# Instructions for the task:
Apart from the pictures, print the data below exactly as given.

===== Task inputs =====

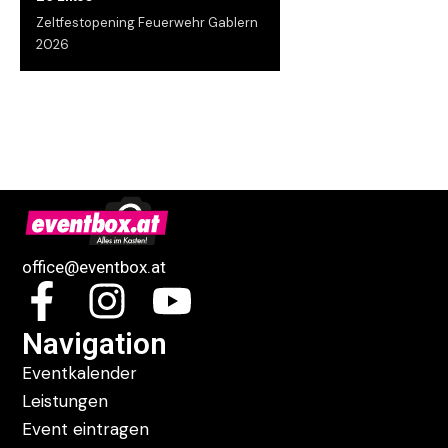
Zeltfestopening Feuerwehr Gablern
2026
office@eventbox.at
Navigation
Eventkalender
Leistungen
Event eintragen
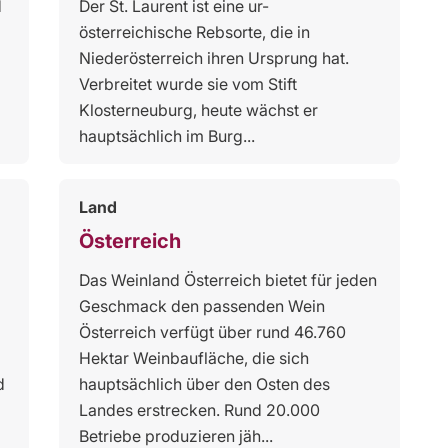
d
Der St. Laurent ist eine ur-
österreichische Rebsorte, die in
Niederösterreich ihren Ursprung hat.
Verbreitet wurde sie vom Stift
Klosterneuburg, heute wächst er
hauptsächlich im Burg...
Land
Österreich
Das Weinland Österreich bietet für jeden
Geschmack den passenden Wein
Österreich verfügt über rund 46.760
Hektar Weinbaufläche, die sich
d
hauptsächlich über den Osten des
Landes erstrecken. Rund 20.000
Betriebe produzieren jäh...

=====

# Completed task:
Zeltfestopening Feuerwehr Gablern
2026
office@eventbox.at
Navigation
Eventkalender
Leistungen
Event eintragen
d
Der St. Laurent ist eine ur-
österreichische Rebsorte, die in
Niederösterreich ihren Ursprung hat.
Verbreitet wurde sie vom Stift
Klosterneuburg, heute wächst er
hauptsächlich im Burg...
Land
Österreich
Das Weinland Österreich bietet für jeden
Geschmack den passenden Wein
Österreich verfügt über rund 46.760
Hektar Weinbaufläche, die sich
d
hauptsächlich über den Osten des
Landes erstrecken. Rund 20.000
Betriebe produzieren jäh...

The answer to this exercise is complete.